**WORK TASK**
Make an exact copy of every entry, leaving the pictures out.
Start of RECORDS TO USE
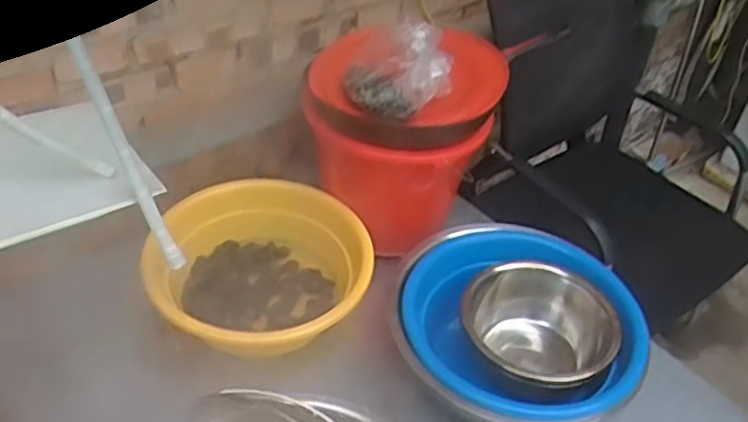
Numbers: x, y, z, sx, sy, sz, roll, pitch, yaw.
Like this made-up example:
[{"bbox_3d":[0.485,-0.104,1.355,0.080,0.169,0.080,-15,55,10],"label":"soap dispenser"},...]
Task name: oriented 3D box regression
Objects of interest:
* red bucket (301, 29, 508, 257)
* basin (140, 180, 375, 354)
[{"bbox_3d":[0.047,-0.125,1.208,0.303,0.288,0.303,3,40,-3],"label":"red bucket"},{"bbox_3d":[-0.180,0.090,1.105,0.331,0.119,0.324,3,40,-3],"label":"basin"}]

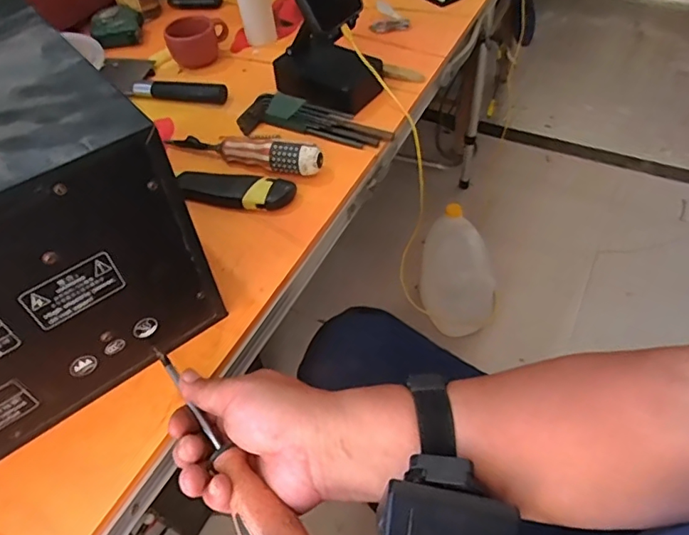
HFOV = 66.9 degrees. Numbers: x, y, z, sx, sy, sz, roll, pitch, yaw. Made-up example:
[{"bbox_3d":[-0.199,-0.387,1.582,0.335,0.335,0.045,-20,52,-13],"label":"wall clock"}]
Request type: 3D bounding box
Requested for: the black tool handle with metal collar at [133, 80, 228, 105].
[{"bbox_3d":[-0.206,-0.222,0.653,0.122,0.015,0.024,9,52,10],"label":"black tool handle with metal collar"}]

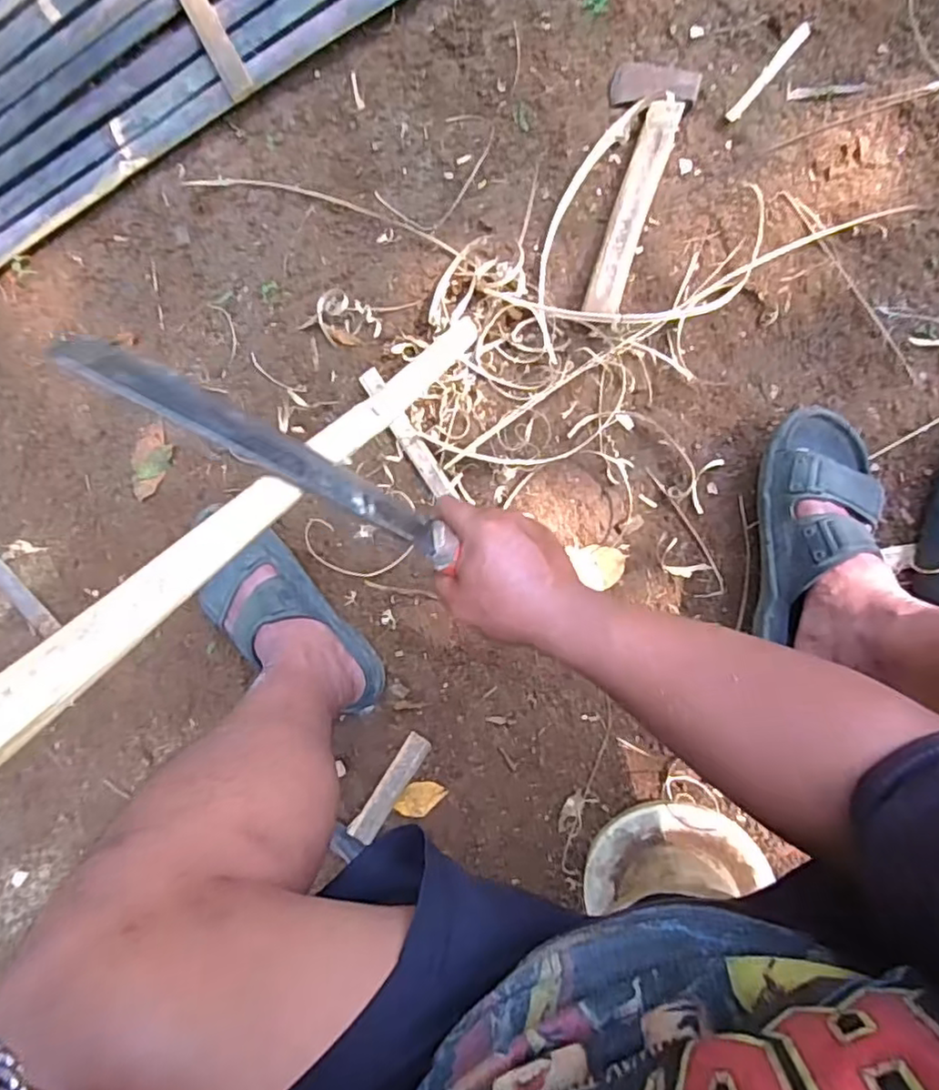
End of RECORDS TO USE
**WRITTEN SOLUTION**
Numbers: x, y, z, sx, sy, sz, roll, pitch, yaw.
Like this made-up example:
[{"bbox_3d":[0.485,-0.104,1.355,0.080,0.169,0.080,-15,55,10],"label":"soap dispenser"},...]
Task name: oriented 3D box regression
Objects of interest:
* red bucket (301, 29, 508, 257)
* basin (140, 180, 375, 354)
[{"bbox_3d":[0.047,-0.125,1.208,0.303,0.288,0.303,3,40,-3],"label":"red bucket"},{"bbox_3d":[-0.180,0.090,1.105,0.331,0.119,0.324,3,40,-3],"label":"basin"}]

HFOV = 66.9 degrees. Numbers: x, y, z, sx, sy, sz, roll, pitch, yaw. Made-up example:
[{"bbox_3d":[-0.199,-0.387,1.582,0.335,0.335,0.045,-20,52,-13],"label":"wall clock"}]
Request type: 3D bounding box
Requested for: the black tool handle with metal collar at [133, 80, 228, 105].
[{"bbox_3d":[-0.206,-0.222,0.653,0.122,0.015,0.024,9,52,10],"label":"black tool handle with metal collar"}]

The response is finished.